* begin *

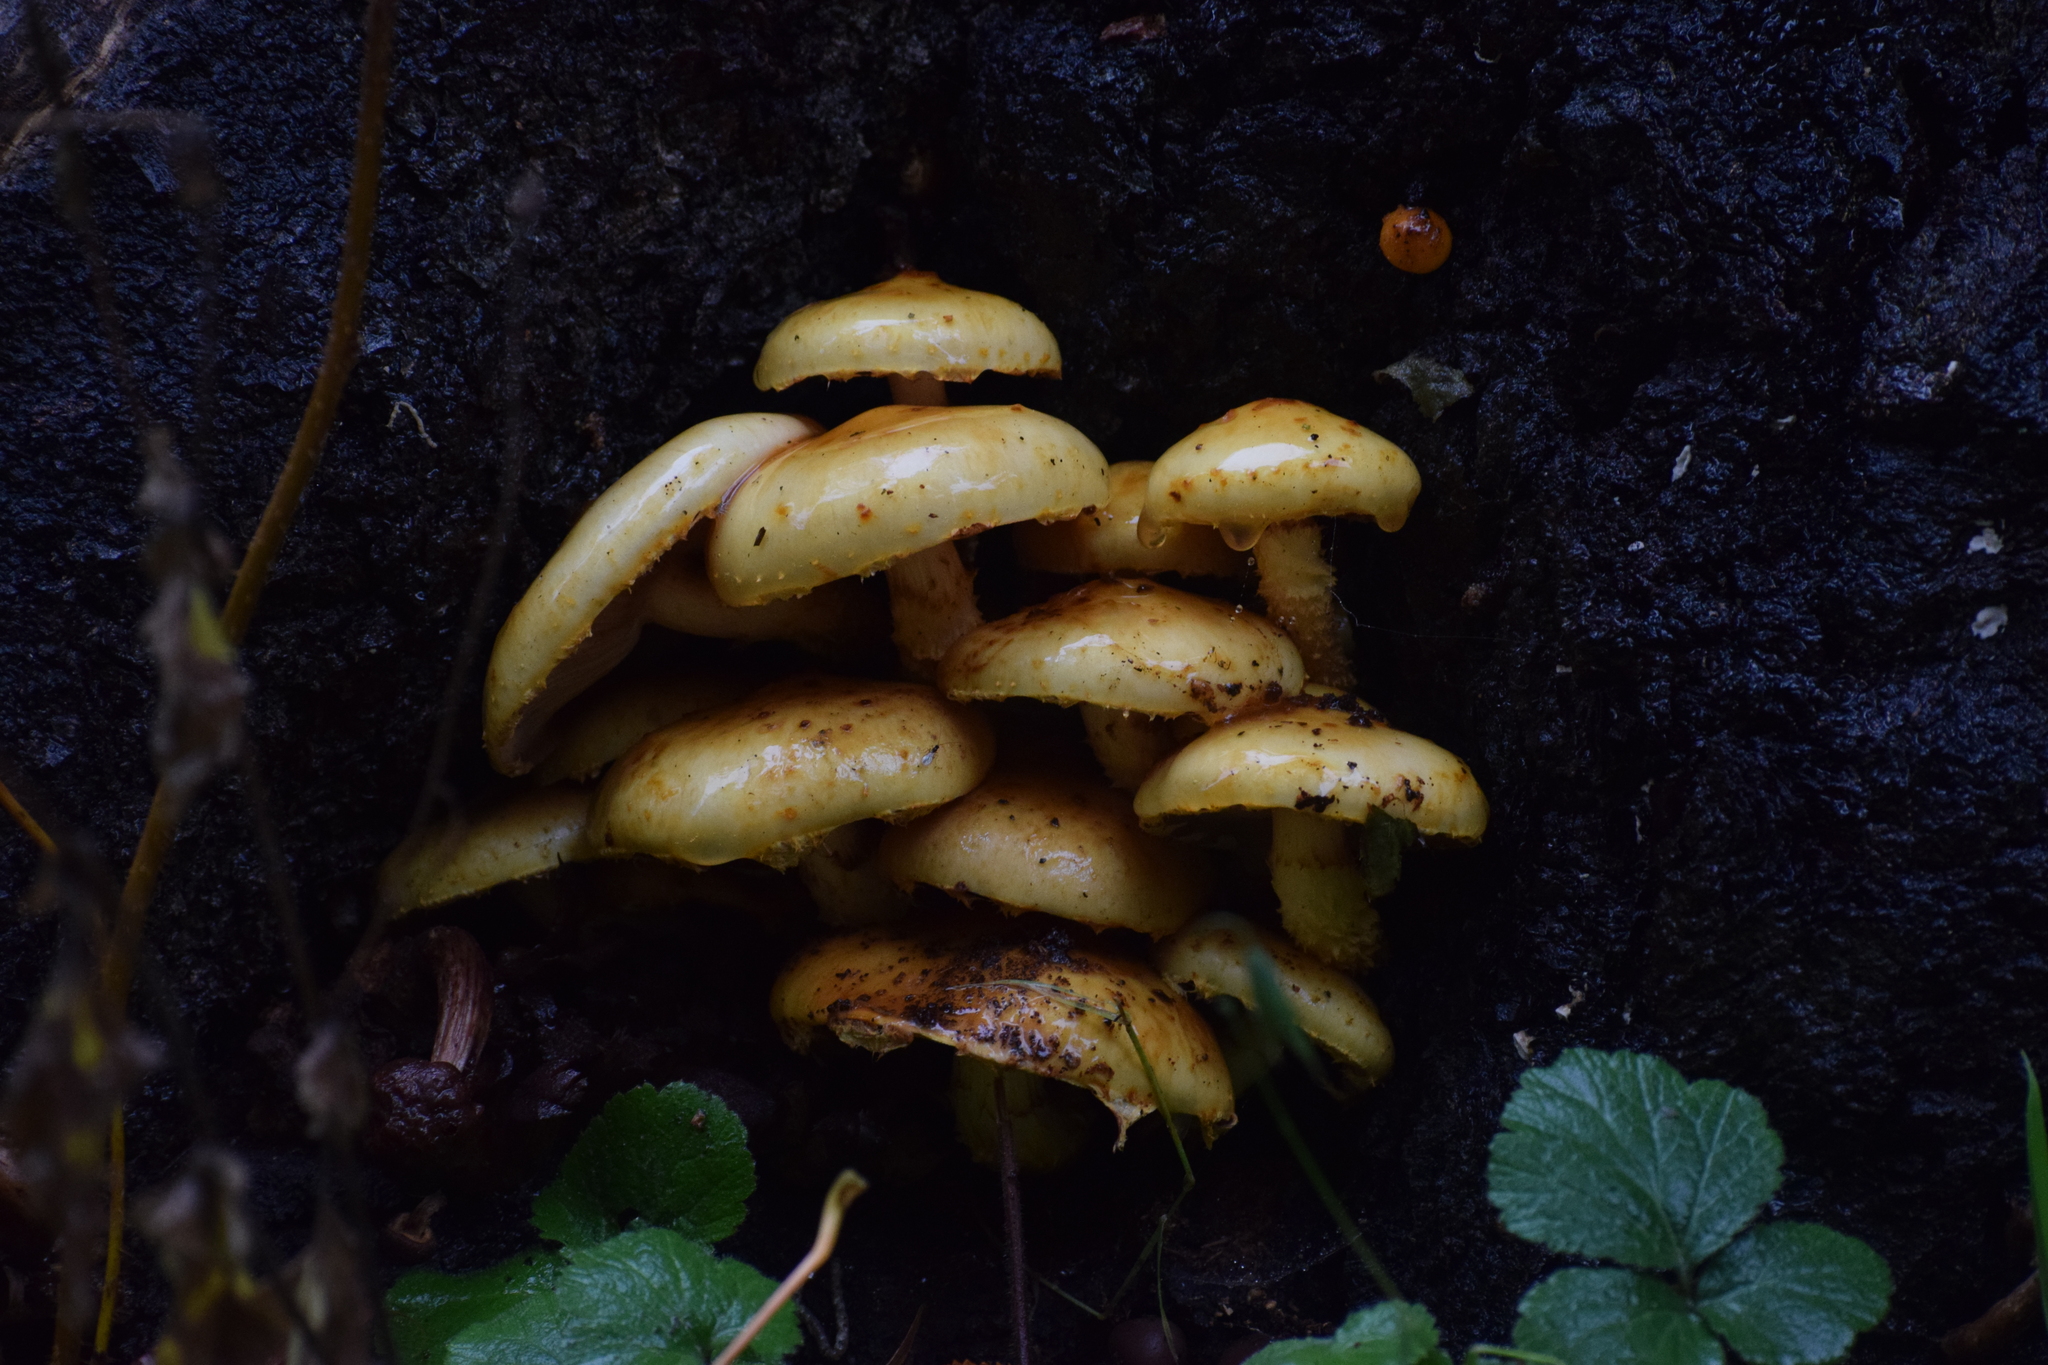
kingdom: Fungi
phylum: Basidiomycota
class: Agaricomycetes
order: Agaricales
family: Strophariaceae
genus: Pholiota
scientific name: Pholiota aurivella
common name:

* end *

## Written task
Reproduce all of the lines above word for word, leaving out the pictures.

## Result of the exercise
kingdom: Fungi
phylum: Basidiomycota
class: Agaricomycetes
order: Agaricales
family: Strophariaceae
genus: Pholiota
scientific name: Pholiota aurivella
common name:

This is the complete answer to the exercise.